:: DESCRIPTION OF THE TASK ::
Render the rows from the line with "Which category has" to the line with "Transcribe this box" as a JSON array of strings, one string per line, skipping blank lines.

:: SOURCE INFORMATION ::

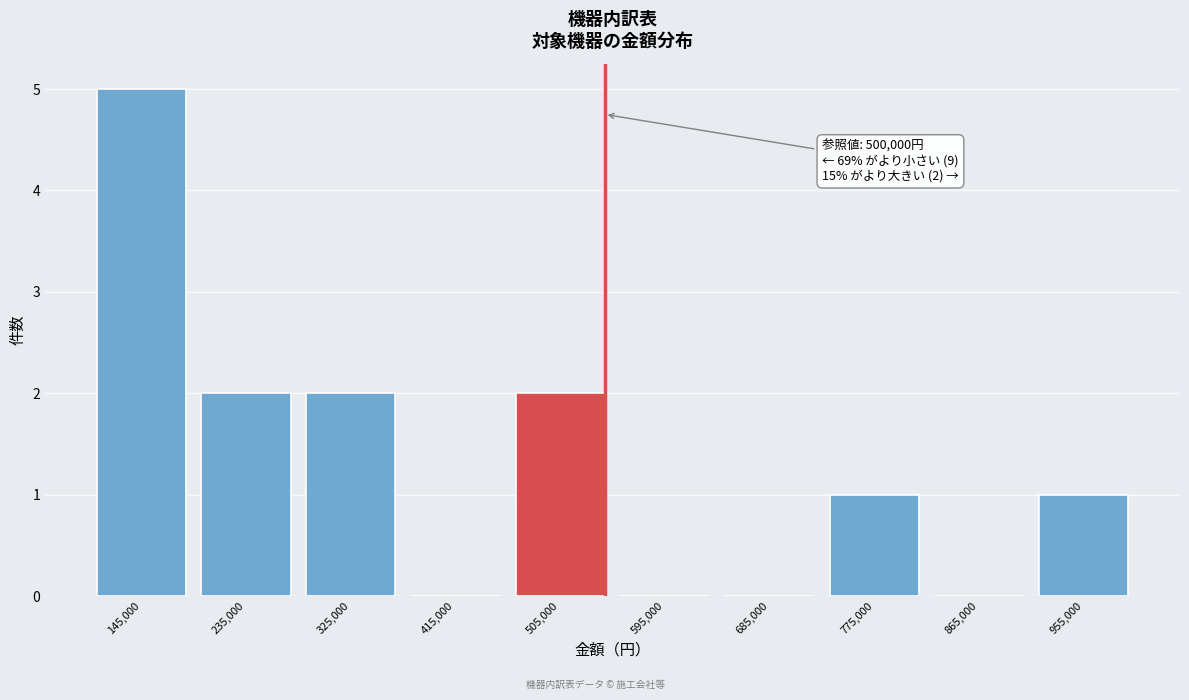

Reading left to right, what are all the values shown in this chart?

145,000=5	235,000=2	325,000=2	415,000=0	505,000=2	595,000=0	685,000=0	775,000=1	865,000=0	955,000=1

* * *

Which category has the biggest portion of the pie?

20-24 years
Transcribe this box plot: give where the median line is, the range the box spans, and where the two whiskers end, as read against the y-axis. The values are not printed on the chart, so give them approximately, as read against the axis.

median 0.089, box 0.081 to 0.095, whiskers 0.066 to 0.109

* * *

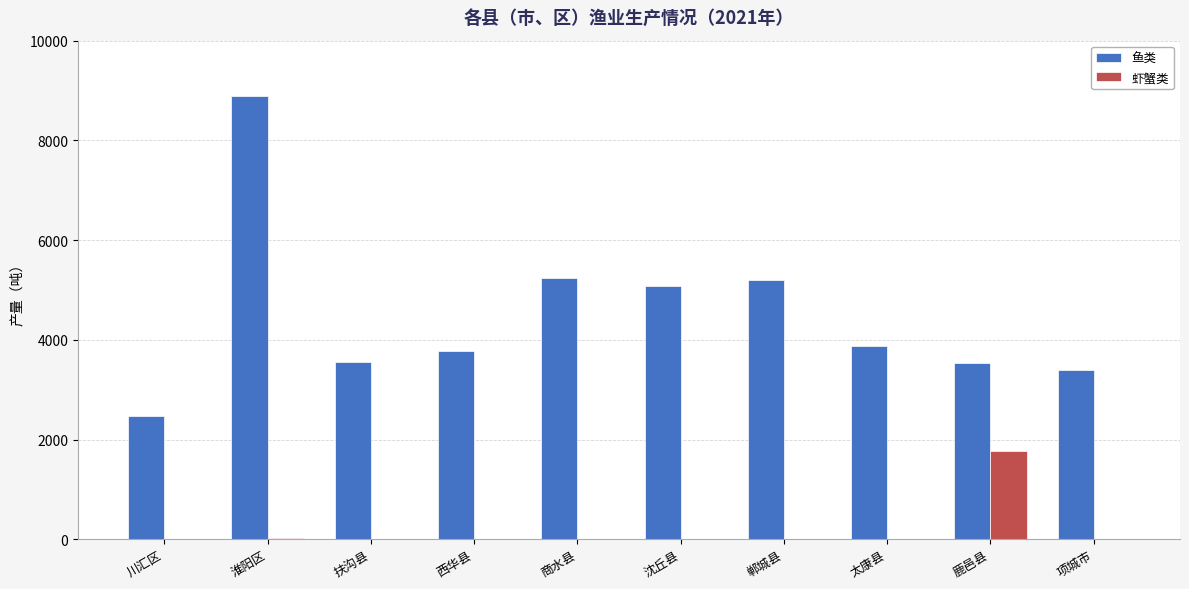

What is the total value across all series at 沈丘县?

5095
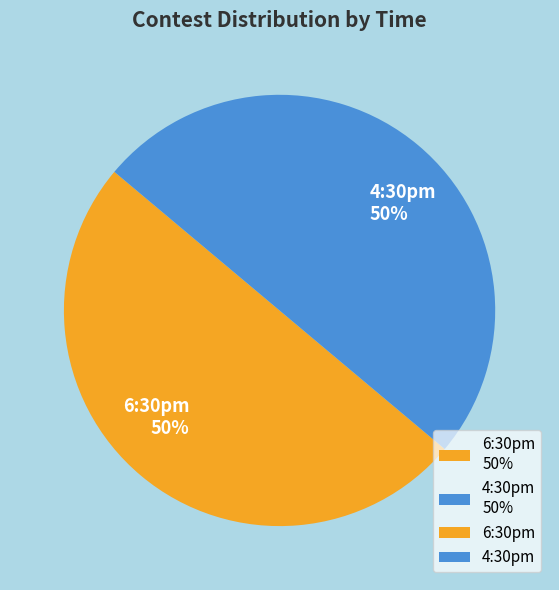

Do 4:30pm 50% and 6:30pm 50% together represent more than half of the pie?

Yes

:: EXERCISE SOLUTION ::
[
  "Which category has the biggest portion of the pie?",
  "20-24 years",
  "Transcribe this box plot: give where the median line is, the range the box spans, and where the two whiskers end, as read against the y-axis. The values are not printed on the chart, so give them approximately, as read against the axis."
]